Normally, the smallest number that R can distinguish from zero is about 1e-308 (i.e., 10^(-308)) - specifically, .Machine$double.xmin
=2.225074e-308. More precisely, R can handle slightly smaller values: ?Machine
says:
Note that on most platforms smaller positive values than
‘.Machine$double.xmin’ can occur. On a typical R platform the
smallest positive double is about ‘5e-324’.
If you want to deal with numbers smaller than that, you have to do something clever like keeping track of their logarithms instead (log(.Machine$double.xmin)
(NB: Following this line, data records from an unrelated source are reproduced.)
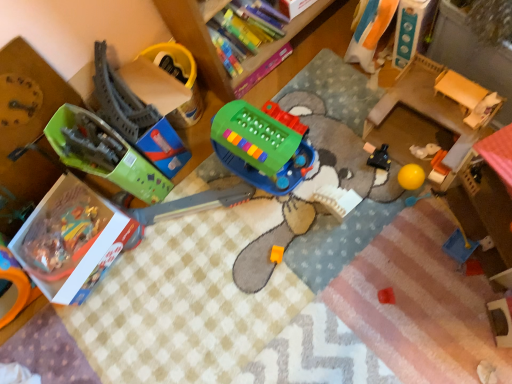
In order to click on free location to the left of black plastic toy at center-right, which is the 5th toy in left-to-right order in this screenshot , I will do `click(338, 188)`.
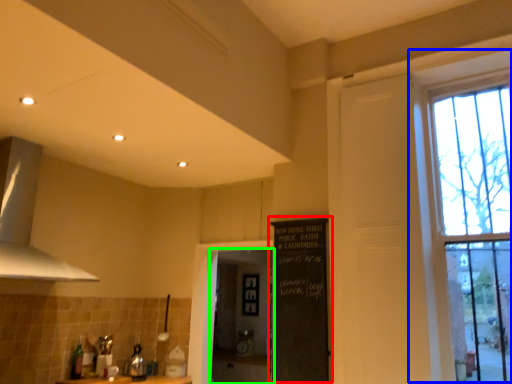
Question: Considering the real-world distances, which object is farthest from bulletin board (highlighted by a red box)? window (highlighted by a blue box) or screen door (highlighted by a green box)?

Choices:
 (A) window
 (B) screen door

Answer: (B)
is -708, you could easily keep track of much smaller numbers that way ). Some of the p-value computations in R allow you to retrieve the log-p-value rather than the p-value, but the Wilcoxon test doesn't have such a capability.
While it might be possible to build such a capability from scratch if you needed it badly enough, researchers usually just treat such p-values as "extremely small";you could say "<1e-308" if you wanted. The only research field I've seen where people worry about the precise values of such tiny p-values is in bioinformatics, where the p-value is treated as a metric in its own right rather than a qualitative indicator of the clarity of a statistical difference.
Here's a small example that tests the p-value of non-overlapping sets with progressively larger sample sizes, showing the p-value decreasing and then underflowing to zero (see the points lying on the lower y-axis at the right edge of the plot):
w <- function(n=20) {
wilcox.test(1:n,1e6+1:n)$p.value
}
nvec <- seq(20,1000,by=10)
pvec <- sapply(nvec,w)

hacking the log-p values
Digging into the code inside stats:::wilcox.test.default
, we can find the place where the p-values are computed from the test statistic and the group-wise sample sizes and re-compute them with log.p=TRUE
. The code below skips a few details like accounting for ties and allowing different alternative hypotheses (i.e. this is assuming a two-sided test).
This gives you the natural log of the p-value; you can convert back to log10 by multiplying by log10(exp(1))
...
wilcox_log_p <- function(x,y,exact=FALSE,correct=TRUE,...) {
## assume two-sided
w <- wilcox.test(x,y,...)
n.x <- length(x)
n.y <- length(y)
STATISTIC <- w$statistic
if (exact) {
if (STATISTIC > (n.x * n.y/2)) {
return(pwilcox(STATISTIC - 1, n.x, n.y,
lower.tail = FALSE, log.p=TRUE))
}
return(pwilcox(STATISTIC, n.x, n.y, log.p=TRUE))
} else {
NTIES <- 0 ## assume no ties!
z <- STATISTIC - n.x * n.y/2
SIGMA <- sqrt((n.x * n.y/12) * ((n.x + n.y + 1) -
sum(NTIES^3 - NTIES)/((n.x + n.y) * (n.x + n.y -
1))))
if (correct) {
CORRECTION <- sign(z) * 0.5
}
z <- (z - CORRECTION)/SIGMA
PVAL <- log(2) + min(pnorm(z, log.p=TRUE),
pnorm(z, lower.tail = FALSE, log.p=TRUE))
return(PVAL)
}
}
w <- function(n=20) {
wilcox.test(1:n,1e6+1:n, exact=FALSE)$p.value
}
w2 <- function(n=20) {
wilcox_log_p(1:n,1e6+1:n)
}
nvec <- seq(20,1100,by=10)
pvec <- sapply(nvec,w)
pvec2 <- sapply(nvec,w2)
dd <- data.frame(n=rep(nvec,2),p=c(log(pvec),pvec2),
method=rep(c("default","log_p"),each=length(nvec)))
library(ggplot2); theme_set(theme_bw())
ggplot(dd, aes(n,p,colour=method)) + geom_point() + geom_line()
scale_x_log10()